Ficou na cidade de Castela e Leão por mais dois anos, onde conquistou dois décimos primeiros lugares, dando a firmeza necessária ao projeto, assumido em seguida por Jon Pérez Bolo (outro que começou por baixo). Julián Calero transformou-se num ídolo do clube. A sua despedida ficou marcada por lágrimas e aplausos da imprensa:

«Estava convencido de que levaria a equipa para a Primeira Divisão, não sei quando, mas estava convencido disso. Esse sonho ficou um pouco incompleto, porque não será possível para mim, mas desejo ao Burgos que um dia seja assim. Não sei quando, mas tenho a certeza de que hei-de voltar. Estou muito orgulhoso por ter pertencido a um grupo de pessoas que salvou este clube de um desaparecimento certo. Cada um de nós à sua maneira, eu como treinador, mas houve muitas outras pessoas que também foram salvadoras de um clube que estava condenado a desaparecer sem dúvida na época 20/21. Por isso, obrigado a todos e a cada um dos 80 jogadores que passaram pelas minhas mãos nestas épocas. Obrigado do fundo do coração porque foram incríveis. Vocês foram a espada Tizona do Cid para ir a todas as batalhas defender o seu escudo».
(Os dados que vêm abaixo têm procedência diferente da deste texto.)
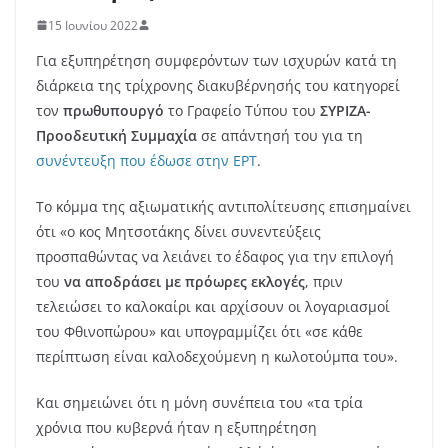
15 Ιουνίου 2022
Για εξυπηρέτηση συμφερόντων των ισχυρών κατά τη
διάρκεια της τρίχρονης διακυβέρνησής του κατηγορεί
τον
πρωθυπουργό
το Γραφείο Τύπου του
ΣΥΡΙΖΑ-
Προοδευτική Συμμαχία
σε απάντησή του για τη
συνέντευξη που έδωσε στην ΕΡΤ
.
Το κόμμα της αξιωματικής αντιπολίτευσης επισημαίνει
ότι «ο κος Μητσοτάκης δίνει συνεντεύξεις
προσπαθώντας να λειάνει το έδαφος για την επιλογή
του
να αποδράσει με πρόωρες εκλογές
, πριν
τελειώσει το καλοκαίρι και αρχίσουν οι λογαριασμοί
του Φθινοπώρου» και υπογραμμίζει ότι «σε κάθε
περίπτωση είναι καλοδεχούμενη η κωλοτούμπα του».
Και σημειώνει ότι η μόνη συνέπεια του «τα τρία
χρόνια που κυβερνά ήταν η εξυπηρέτηση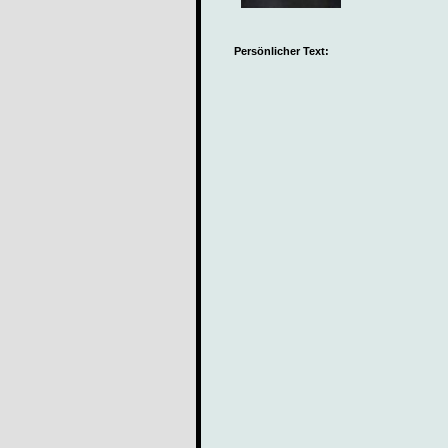
Persönlicher Text: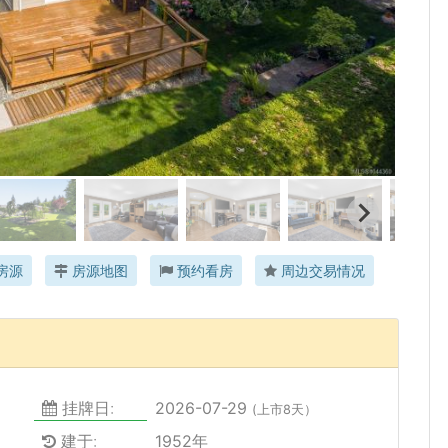
房源
房源地图
预约看房
周边交易情况
挂牌日:
2026-07-29
(上市8天）
建于:
1952年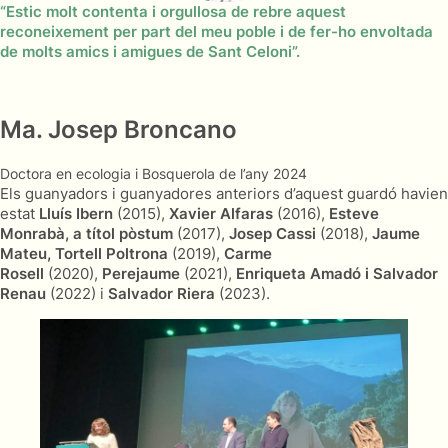
“Estic molt contenta i orgullosa de rebre aquest
reconeixement per part del meu poble i de fer-ho envoltada
de molts amics i amigues de Sant Celoni”.
Ma. Josep Broncano
Doctora en ecologia i Bosquerola de l’any 2024
Els guanyadors i guanyadores anteriors d’aquest guardó havien
estat
Lluís Ibern
(2015),
Xavier Alfaras
(2016),
Esteve
Monrabà, a títol pòstum
(2017),
Josep Cassi
(2018),
Jaume
Mateu, Tortell Poltrona
(2019),
Carme
Rosell
(2020),
Perejaume
(2021),
Enriqueta Amadó i Salvador
Renau
(2022) i
Salvador Riera
(2023).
Foi Julián Calero quem optou por sair, já que tinha uma proposta de renovação de contrato para as duas temporadas seguintes. A partir daí, passou a ser um dos nomes mais cobiçados no mercado, dentro da La Liga Hypermotion. O técnico ainda não apresentava traquejo para um emblema da La Liga (mesmo sendo o seu sonho), apesar de lhe ser reconhecido um talento natural para evoluir equipas, ao mesmo tempo que desenvolvia jogadores, virtudes trabalhadas enquanto estava em camadas de formação, passando pelo Atlético de Madrid e Real Madrid, por exemplo.
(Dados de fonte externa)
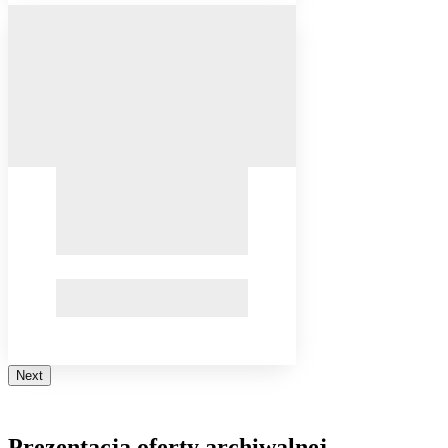
Next
Prezentacja oferty archiwalnej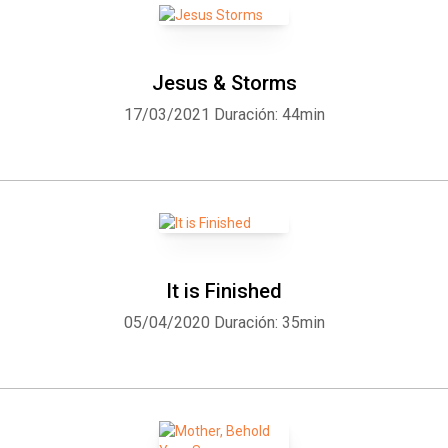
Jesus & Storms
17/03/2021
Duración: 44min
It is Finished
05/04/2020
Duración: 35min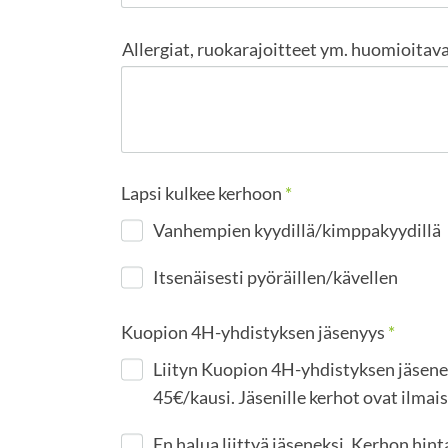
Allergiat, ruokarajoitteet ym. huomioitava
Lapsi kulkee kerhoon
*
Vanhempien kyydillä/kimppakyydillä
Itsenäisesti pyöräillen/kävellen
Kuopion 4H-yhdistyksen jäsenyys
*
Liityn Kuopion 4H-yhdistyksen jäsen
45€/kausi. Jäsenille kerhot ovat ilmais
En halua liittyä jäseneksi. Kerhon hint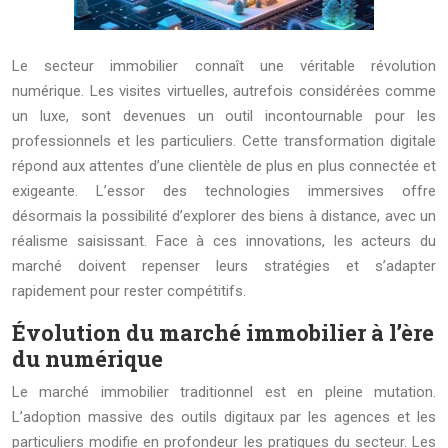
Le secteur immobilier connaît une véritable révolution
numérique. Les visites virtuelles, autrefois considérées comme
un luxe, sont devenues un outil incontournable pour les
professionnels et les particuliers. Cette transformation digitale
répond aux attentes d’une clientèle de plus en plus connectée et
exigeante. L’essor des technologies immersives offre
désormais la possibilité d’explorer des biens à distance, avec un
réalisme saisissant. Face à ces innovations, les acteurs du
marché doivent repenser leurs stratégies et s’adapter
rapidement pour rester compétitifs.
Évolution du marché immobilier à l’ère
du numérique
Le marché immobilier traditionnel est en pleine mutation.
L’adoption massive des outils digitaux par les agences et les
particuliers modifie en profondeur les pratiques du secteur. Les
Víctor Sánchez foi o segundo nome a cair em 2023/24 no segundo escalão, deixando o assento do Cartagena livre, no dia 23 de setembro de 2023. O plantel era manifestamente fraco, com a equipa a ter objetivos humildes, centrada na luta pela manutenção. Podemos considerar que foi um passo atrás, quanto muito ao lado, mas foi o possível. No entanto, quando se contrata Julián Calero tem que se pensar além do mínimo. O efesé terminou a La Liga Hypermotion na décima quinta posição, seis pontos acima da zona de despromoção, atingindo relativamente rápido a tranquilidade. Nota para o facto de Iván Calero (hoje em dia no histórico Zaragoza), filho do protagonista deste artigo, ter integrado o plantel, sendo que já estava presente anteriormente à chegada do seu pai.
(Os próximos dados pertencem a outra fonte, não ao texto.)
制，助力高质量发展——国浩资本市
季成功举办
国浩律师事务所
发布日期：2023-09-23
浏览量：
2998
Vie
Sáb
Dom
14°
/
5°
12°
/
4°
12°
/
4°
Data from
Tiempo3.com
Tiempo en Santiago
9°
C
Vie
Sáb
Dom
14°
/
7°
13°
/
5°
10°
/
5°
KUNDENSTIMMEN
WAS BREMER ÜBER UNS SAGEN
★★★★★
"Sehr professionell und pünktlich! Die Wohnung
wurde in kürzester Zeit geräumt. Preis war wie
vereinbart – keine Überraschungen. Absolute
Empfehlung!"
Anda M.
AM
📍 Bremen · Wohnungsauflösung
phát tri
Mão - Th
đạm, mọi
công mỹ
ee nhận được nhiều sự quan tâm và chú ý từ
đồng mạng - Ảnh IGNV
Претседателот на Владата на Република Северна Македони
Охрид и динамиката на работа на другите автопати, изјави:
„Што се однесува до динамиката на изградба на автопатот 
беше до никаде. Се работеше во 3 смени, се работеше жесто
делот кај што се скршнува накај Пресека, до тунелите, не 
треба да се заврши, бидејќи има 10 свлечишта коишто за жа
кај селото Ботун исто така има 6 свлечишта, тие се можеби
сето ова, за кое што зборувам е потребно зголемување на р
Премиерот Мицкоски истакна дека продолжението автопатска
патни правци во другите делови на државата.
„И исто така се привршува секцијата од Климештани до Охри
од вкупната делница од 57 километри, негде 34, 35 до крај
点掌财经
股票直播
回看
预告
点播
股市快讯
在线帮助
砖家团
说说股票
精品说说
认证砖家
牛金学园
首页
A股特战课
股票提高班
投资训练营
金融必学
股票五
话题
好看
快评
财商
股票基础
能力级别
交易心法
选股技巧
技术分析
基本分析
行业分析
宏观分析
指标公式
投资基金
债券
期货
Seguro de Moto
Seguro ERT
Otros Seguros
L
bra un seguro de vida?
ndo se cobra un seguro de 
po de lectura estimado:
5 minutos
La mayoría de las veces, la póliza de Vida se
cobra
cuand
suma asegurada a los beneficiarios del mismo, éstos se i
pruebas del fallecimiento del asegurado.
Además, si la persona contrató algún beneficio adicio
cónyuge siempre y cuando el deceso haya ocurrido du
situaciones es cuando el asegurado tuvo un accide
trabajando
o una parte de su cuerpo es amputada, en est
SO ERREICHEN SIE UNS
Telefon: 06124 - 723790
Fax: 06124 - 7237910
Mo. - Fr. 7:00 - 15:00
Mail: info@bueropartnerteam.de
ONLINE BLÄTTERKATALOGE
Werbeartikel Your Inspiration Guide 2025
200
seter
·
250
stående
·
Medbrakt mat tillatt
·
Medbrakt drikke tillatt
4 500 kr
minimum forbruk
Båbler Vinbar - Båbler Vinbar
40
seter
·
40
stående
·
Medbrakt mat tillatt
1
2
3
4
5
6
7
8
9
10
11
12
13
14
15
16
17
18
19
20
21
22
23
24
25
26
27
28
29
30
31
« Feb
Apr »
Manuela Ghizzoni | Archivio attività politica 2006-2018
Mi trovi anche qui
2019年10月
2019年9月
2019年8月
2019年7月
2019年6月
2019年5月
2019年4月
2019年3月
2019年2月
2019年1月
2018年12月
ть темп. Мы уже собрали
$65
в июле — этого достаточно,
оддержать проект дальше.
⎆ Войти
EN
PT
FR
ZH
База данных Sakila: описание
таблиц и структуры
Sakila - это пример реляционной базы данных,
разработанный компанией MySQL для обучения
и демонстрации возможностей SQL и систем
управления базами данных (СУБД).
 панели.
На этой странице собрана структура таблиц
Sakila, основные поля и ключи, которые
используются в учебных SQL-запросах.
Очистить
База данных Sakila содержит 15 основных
O trabalho foi descrito como notável e confirmou que Julián Calero é um treinador de uma gama elevada e merecedor do passo seguinte. Quem estava atento era Felipe Miñambres, diretor desportivo do Levante, que o contratou no final da época. O seu sonho, Claudio Giráldez, ficou no Celta de Vigo, e o clube da Comunidade Valenciana foi obrigada a optar por um outro nome. Depois de Javier Calleja ter falhado o play-off de promoção (demitido a meio da época e substituído pelo próprio Felipe Miñambres), o Levante sabia que tinha que baixar o seu orçamento e que a luta pela promoção direta não poderia ser o objetivo primordial. Teria que se pensar a médio a largo prazo, apostando em nomes mais humildes e nos frutos que a formação poderia dar. Julián Calero encaixa perfeitamente neste estilo. Nunca foi habituado a trabalhar com muito e a soberba ficou sempre fora dos seus projetos.

Até ao momento, o Levante ocupa a nona posição da tabela classificativa. Não existem portugueses no plantel, mas há vários jovens que estão a conquistar a sua posição: Xavi Grande, Carlos Espí, Víctor Fernández ou Borja Cortina têm todos menos de 20 anos, mas já somam minutos pelos A, onde deverão acabar por ser importantes. A grande estrela é Carlos Álvarez, médio ofensivo com muita liberdade de movimentos, capaz de partir de uma ala, rompendo linhas e com uma capacidade acima da média para levar o jogo para a frente. A somar ao que oferece à produção de jogo, também conta com números, levando três golos e três assistências em 10 desafios. Chegou do Sevilha em 2023, onde era considerado a grande promessa do conjunto andaluz. Em breve dará o salto para a La Liga, já que os observadores não são ‘cegos’.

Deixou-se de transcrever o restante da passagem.